*** Block opens ***

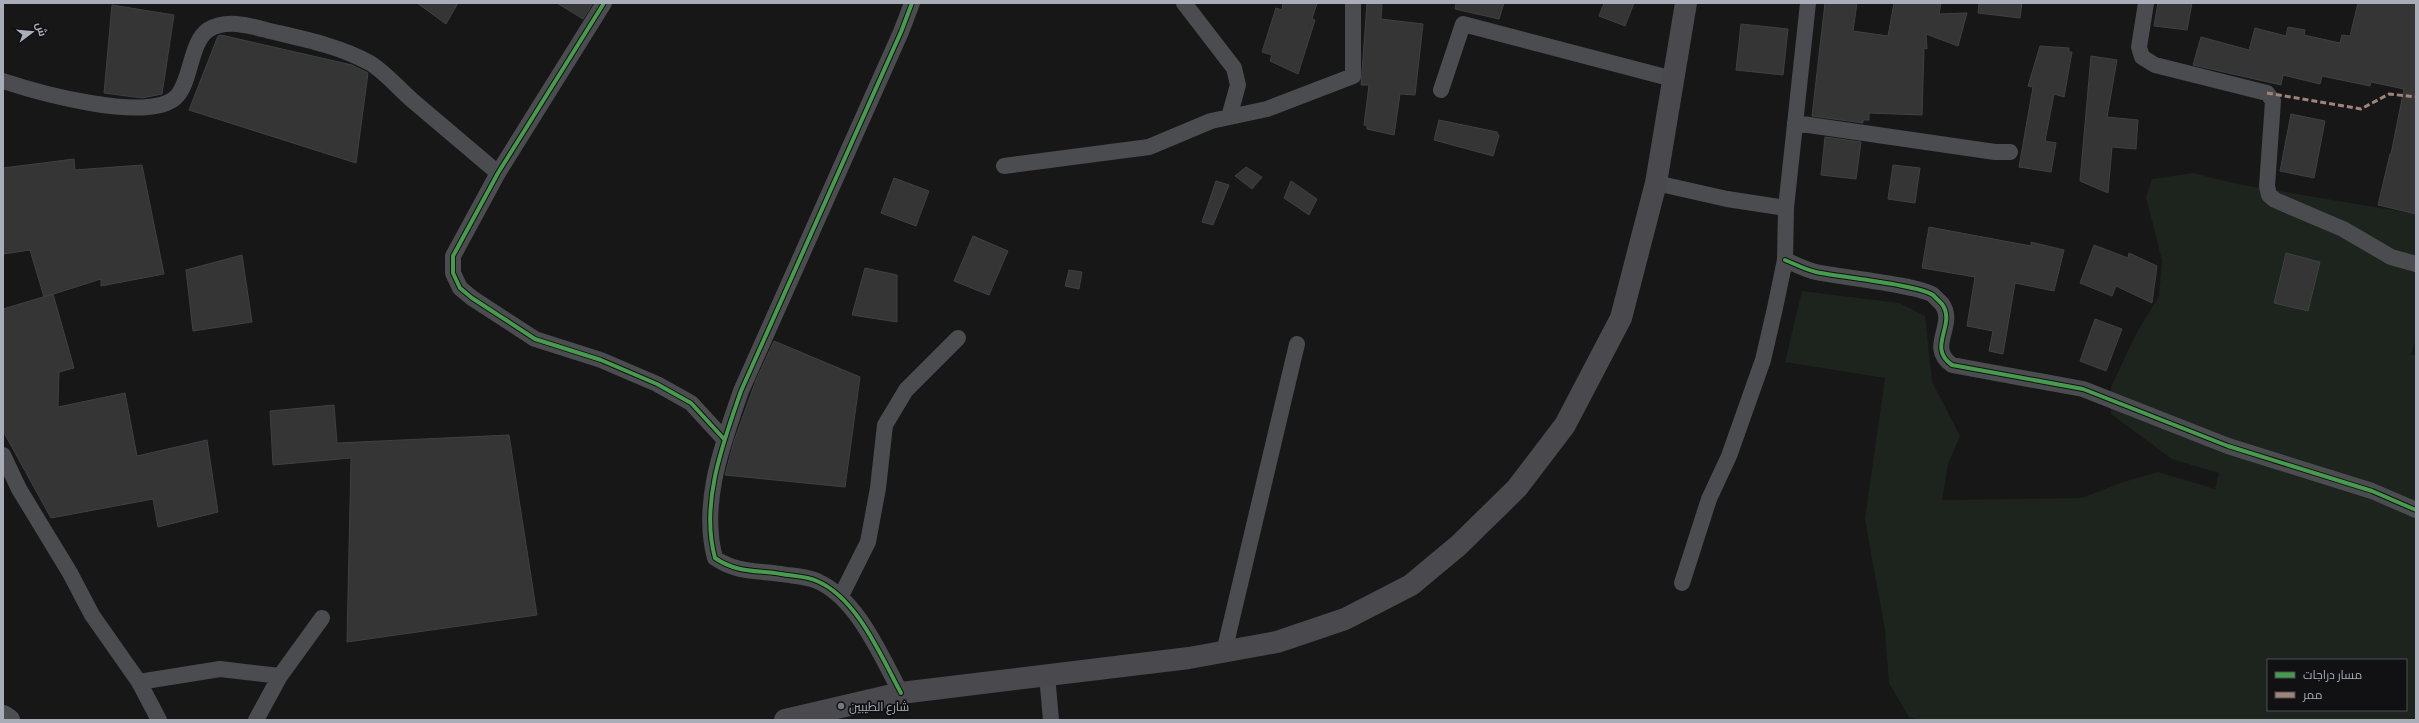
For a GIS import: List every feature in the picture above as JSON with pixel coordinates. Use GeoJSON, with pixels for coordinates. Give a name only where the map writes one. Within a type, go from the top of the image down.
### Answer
{"type":"FeatureCollection","features":[{"type":"Feature","properties":{"kind":"main road"},"geometry":{"type":"LineString","coordinates":[[785,720],[901,692],[1224,652],[1277,642],[1345,620],[1411,585],[1459,545],[1517,488],[1565,425],[1621,318],[1656,183],[1686,3]]}},
{"type":"Feature","properties":{"kind":"main road"},"geometry":{"type":"LineString","coordinates":[[3,716],[9,720]]}},
{"type":"Feature","properties":{"kind":"street"},"geometry":{"type":"LineString","coordinates":[[604,3],[498,173],[453,256],[453,273],[460,288],[472,298],[535,339],[601,360],[657,384],[691,403],[724,439]]}},
{"type":"Feature","properties":{"kind":"street"},"geometry":{"type":"LineString","coordinates":[[901,692],[863,627],[841,596],[816,580],[739,570],[715,558],[711,544],[710,523],[714,484],[724,439],[741,391],[901,32],[912,3]]}},
{"type":"Feature","properties":{"kind":"street"},"geometry":{"type":"LineString","coordinates":[[1184,3],[1234,68],[1238,85],[1229,117]]}},
{"type":"Feature","properties":{"kind":"street"},"geometry":{"type":"LineString","coordinates":[[1004,166],[1149,147],[1211,121],[1267,109],[1353,76],[1353,3]]}},
{"type":"Feature","properties":{"kind":"street"},"geometry":{"type":"LineString","coordinates":[[1682,583],[1709,499],[1729,456],[1763,360],[1785,260],[1786,208],[1808,3]]}},
{"type":"Feature","properties":{"kind":"street"},"geometry":{"type":"LineString","coordinates":[[2146,3],[2139,47],[2142,56],[2155,66],[2267,93],[2274,101],[2267,186],[2269,194],[2275,200],[2343,229],[2391,258],[2416,264]]}},
{"type":"Feature","properties":{"kind":"street"},"geometry":{"type":"LineString","coordinates":[[3,81],[48,95],[105,105],[145,107],[164,103],[176,97],[186,79],[190,60],[207,30],[224,23],[251,26],[333,46],[371,64],[498,173]]}},
{"type":"Feature","properties":{"kind":"street"},"geometry":{"type":"LineString","coordinates":[[1441,90],[1463,24],[1673,78]]}},
{"type":"Feature","properties":{"kind":"street"},"geometry":{"type":"LineString","coordinates":[[1795,123],[1995,152],[2010,152]]}},
{"type":"Feature","properties":{"kind":"street"},"geometry":{"type":"LineString","coordinates":[[1656,183],[1727,199],[1786,208]]}},
{"type":"Feature","properties":{"kind":"street"},"geometry":{"type":"LineString","coordinates":[[1785,260],[1814,272],[1914,289],[1933,295],[1943,306],[1946,318],[1940,348],[1944,360],[1952,366],[2083,389],[2228,446],[2372,491],[2416,510]]}},
{"type":"Feature","properties":{"kind":"street"},"geometry":{"type":"LineString","coordinates":[[841,596],[868,542],[878,488],[885,425],[906,390],[958,338]]}},
{"type":"Feature","properties":{"kind":"street"},"geometry":{"type":"LineString","coordinates":[[1224,652],[1297,344]]}},
{"type":"Feature","properties":{"kind":"street"},"geometry":{"type":"LineString","coordinates":[[3,455],[19,489],[70,573],[92,615],[139,682],[159,720]]}},
{"type":"Feature","properties":{"kind":"street"},"geometry":{"type":"LineString","coordinates":[[256,720],[280,676],[322,618]]}},
{"type":"Feature","properties":{"kind":"street"},"geometry":{"type":"LineString","coordinates":[[139,682],[220,669],[280,676]]}},
{"type":"Feature","properties":{"kind":"street"},"geometry":{"type":"LineString","coordinates":[[1047,675],[1051,720]]}},
{"type":"Feature","properties":{"kind":"shaded area"},"geometry":{"type":"Polygon","coordinates":[[[2193,173],[2237,184],[2416,214],[2416,339],[2411,354],[2416,356],[2416,720],[1920,720],[1909,717],[1889,683],[1885,630],[1865,519],[1885,378],[1785,362],[1802,291],[1899,303],[1925,316],[1932,382],[1960,436],[1948,464],[1942,500],[2082,498],[2120,483],[2158,472],[2215,489],[2219,473],[2172,459],[2111,414],[2111,387],[2136,334],[2159,296],[2162,260],[2146,197],[2152,179],[2193,173]]]}},
{"type":"Feature","properties":{"kind":"building"},"geometry":{"type":"Polygon","coordinates":[[[417,3],[458,3],[446,24],[417,3]]]}},
{"type":"Feature","properties":{"kind":"building"},"geometry":{"type":"Polygon","coordinates":[[[557,3],[593,3],[583,19],[557,3]]]}},
{"type":"Feature","properties":{"kind":"building"},"geometry":{"type":"Polygon","coordinates":[[[1283,3],[1317,3],[1312,19],[1315,20],[1298,74],[1270,61],[1272,55],[1262,52],[1276,8],[1282,10],[1283,3]]]}},
{"type":"Feature","properties":{"kind":"building"},"geometry":{"type":"Polygon","coordinates":[[[1367,3],[1382,3],[1381,19],[1423,24],[1415,95],[1400,94],[1394,135],[1367,129],[1367,126],[1364,125],[1369,85],[1361,85],[1367,3]]]}},
{"type":"Feature","properties":{"kind":"building"},"geometry":{"type":"Polygon","coordinates":[[[1456,3],[1504,3],[1499,19],[1455,9],[1456,3]]]}},
{"type":"Feature","properties":{"kind":"building"},"geometry":{"type":"Polygon","coordinates":[[[1604,3],[1634,3],[1625,26],[1599,16],[1604,3]]]}},
{"type":"Feature","properties":{"kind":"building"},"geometry":{"type":"Polygon","coordinates":[[[1825,3],[1857,3],[1853,31],[1888,36],[1894,3],[1941,3],[1939,14],[1967,13],[1958,46],[1926,34],[1927,49],[1924,48],[1922,115],[1869,113],[1869,120],[1863,120],[1863,123],[1812,116],[1825,3]]]}},
{"type":"Feature","properties":{"kind":"building"},"geometry":{"type":"Polygon","coordinates":[[[1979,3],[2022,3],[2020,18],[1978,13],[1979,3]]]}},
{"type":"Feature","properties":{"kind":"building"},"geometry":{"type":"Polygon","coordinates":[[[2158,3],[2192,3],[2187,30],[2154,26],[2158,3]]]}},
{"type":"Feature","properties":{"kind":"building"},"geometry":{"type":"Polygon","coordinates":[[[2358,3],[2416,3],[2416,214],[2378,205],[2391,154],[2404,89],[2371,82],[2370,86],[2322,76],[2320,84],[2283,75],[2281,85],[2193,65],[2201,37],[2249,50],[2255,28],[2286,36],[2288,27],[2305,30],[2304,35],[2340,43],[2342,35],[2350,36],[2358,3]]]}},
{"type":"Feature","properties":{"kind":"building"},"geometry":{"type":"Polygon","coordinates":[[[112,5],[174,15],[162,94],[142,98],[104,93],[112,5]]]}},
{"type":"Feature","properties":{"kind":"building"},"geometry":{"type":"Polygon","coordinates":[[[1741,24],[1788,29],[1783,75],[1736,70],[1741,24]]]}},
{"type":"Feature","properties":{"kind":"building"},"geometry":{"type":"Polygon","coordinates":[[[221,35],[352,65],[368,73],[356,163],[189,110],[218,36],[221,35]]]}},
{"type":"Feature","properties":{"kind":"building"},"geometry":{"type":"Polygon","coordinates":[[[2040,46],[2069,48],[2069,52],[2072,52],[2064,97],[2054,94],[2045,141],[2056,143],[2051,172],[2019,167],[2033,87],[2028,86],[2040,46]]]}},
{"type":"Feature","properties":{"kind":"building"},"geometry":{"type":"Polygon","coordinates":[[[2091,56],[2117,60],[2107,117],[2138,120],[2136,149],[2112,147],[2108,193],[2080,181],[2091,56]]]}},
{"type":"Feature","properties":{"kind":"building"},"geometry":{"type":"Polygon","coordinates":[[[2291,114],[2325,121],[2314,178],[2280,171],[2291,114]]]}},
{"type":"Feature","properties":{"kind":"building"},"geometry":{"type":"Polygon","coordinates":[[[1439,120],[1497,132],[1499,136],[1493,156],[1434,140],[1439,120]]]}},
{"type":"Feature","properties":{"kind":"building"},"geometry":{"type":"Polygon","coordinates":[[[1825,137],[1861,142],[1856,179],[1821,175],[1825,137]]]}},
{"type":"Feature","properties":{"kind":"building"},"geometry":{"type":"Polygon","coordinates":[[[74,159],[75,170],[142,165],[164,274],[101,286],[101,279],[44,297],[30,250],[3,254],[3,168],[74,159]]]}},
{"type":"Feature","properties":{"kind":"building"},"geometry":{"type":"Polygon","coordinates":[[[1893,165],[1920,168],[1915,203],[1888,199],[1893,165]]]}},
{"type":"Feature","properties":{"kind":"building"},"geometry":{"type":"Polygon","coordinates":[[[1246,167],[1262,177],[1252,189],[1235,176],[1246,167]]]}},
{"type":"Feature","properties":{"kind":"building"},"geometry":{"type":"Polygon","coordinates":[[[894,178],[929,191],[916,226],[881,213],[894,178]]]}},
{"type":"Feature","properties":{"kind":"building"},"geometry":{"type":"Polygon","coordinates":[[[1216,181],[1229,185],[1213,225],[1202,222],[1216,181]]]}},
{"type":"Feature","properties":{"kind":"building"},"geometry":{"type":"Polygon","coordinates":[[[1291,181],[1317,199],[1309,215],[1284,198],[1291,181]]]}},
{"type":"Feature","properties":{"kind":"building"},"geometry":{"type":"Polygon","coordinates":[[[1929,227],[2031,246],[2031,242],[2064,250],[2054,291],[2015,283],[2003,354],[1989,351],[1993,331],[1967,326],[1975,277],[1922,268],[1929,227]]]}},
{"type":"Feature","properties":{"kind":"building"},"geometry":{"type":"Polygon","coordinates":[[[973,236],[1008,251],[989,295],[954,281],[973,236]]]}},
{"type":"Feature","properties":{"kind":"building"},"geometry":{"type":"Polygon","coordinates":[[[2094,245],[2128,258],[2129,253],[2157,266],[2152,303],[2116,286],[2112,296],[2080,283],[2094,245]]]}},
{"type":"Feature","properties":{"kind":"building"},"geometry":{"type":"Polygon","coordinates":[[[2286,253],[2320,262],[2308,311],[2274,303],[2286,253]]]}},
{"type":"Feature","properties":{"kind":"building"},"geometry":{"type":"Polygon","coordinates":[[[242,255],[252,322],[193,331],[186,270],[242,255]]]}},
{"type":"Feature","properties":{"kind":"building"},"geometry":{"type":"Polygon","coordinates":[[[865,268],[897,275],[897,322],[852,315],[865,268]]]}},
{"type":"Feature","properties":{"kind":"building"},"geometry":{"type":"Polygon","coordinates":[[[1069,270],[1082,272],[1079,289],[1065,286],[1069,270]]]}},
{"type":"Feature","properties":{"kind":"building"},"geometry":{"type":"Polygon","coordinates":[[[53,294],[74,368],[59,372],[58,407],[125,393],[137,456],[207,440],[218,512],[158,527],[153,499],[51,518],[3,431],[3,309],[53,294]]]}},
{"type":"Feature","properties":{"kind":"building"},"geometry":{"type":"Polygon","coordinates":[[[2095,319],[2122,329],[2106,371],[2080,361],[2095,319]]]}},
{"type":"Feature","properties":{"kind":"building"},"geometry":{"type":"Polygon","coordinates":[[[774,341],[860,377],[845,487],[725,475],[734,441],[756,380],[774,341]]]}},
{"type":"Feature","properties":{"kind":"building"},"geometry":{"type":"Polygon","coordinates":[[[334,405],[337,443],[509,435],[537,615],[347,642],[351,458],[273,465],[270,411],[334,405]]]}},
{"type":"Feature","properties":{"kind":"marked path"},"geometry":{"type":"LineString","coordinates":[[2267,93],[2361,109],[2389,94],[2416,97]]}},
{"type":"Feature","properties":{"kind":"cycle path"},"geometry":{"type":"LineString","coordinates":[[604,3],[498,173],[453,256],[453,273],[460,288],[472,298],[535,339],[601,360],[657,384],[691,403],[724,439]]}},
{"type":"Feature","properties":{"kind":"cycle path"},"geometry":{"type":"LineString","coordinates":[[901,693],[876,646],[856,614],[844,600],[831,589],[813,579],[739,569],[723,563],[715,558],[711,537],[710,516],[712,495],[721,452],[741,391],[901,32],[912,3]]}},
{"type":"Feature","properties":{"kind":"cycle path"},"geometry":{"type":"LineString","coordinates":[[1785,260],[1816,272],[1912,288],[1925,291],[1933,295],[1942,304],[1946,312],[1945,328],[1941,343],[1945,358],[1952,365],[2083,389],[2228,446],[2372,491],[2416,510]]}},
{"type":"Feature","properties":{"kind":"place","name":"شارع الطيبين"},"geometry":{"type":"Point","coordinates":[841,706]}}]}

*** Block closes ***

_THE PROBLEM_
In the entries above, find each line with "path" and copy it.

_OUTPUT OF THE EXERCISE_
{"type":"Feature","properties":{"kind":"marked path"},"geometry":{"type":"LineString","coordinates":[[2267,93],[2361,109],[2389,94],[2416,97]]}},
{"type":"Feature","properties":{"kind":"cycle path"},"geometry":{"type":"LineString","coordinates":[[604,3],[498,173],[453,256],[453,273],[460,288],[472,298],[535,339],[601,360],[657,384],[691,403],[724,439]]}},
{"type":"Feature","properties":{"kind":"cycle path"},"geometry":{"type":"LineString","coordinates":[[901,693],[876,646],[856,614],[844,600],[831,589],[813,579],[739,569],[723,563],[715,558],[711,537],[710,516],[712,495],[721,452],[741,391],[901,32],[912,3]]}},
{"type":"Feature","properties":{"kind":"cycle path"},"geometry":{"type":"LineString","coordinates":[[1785,260],[1816,272],[1912,288],[1925,291],[1933,295],[1942,304],[1946,312],[1945,328],[1941,343],[1945,358],[1952,365],[2083,389],[2228,446],[2372,491],[2416,510]]}},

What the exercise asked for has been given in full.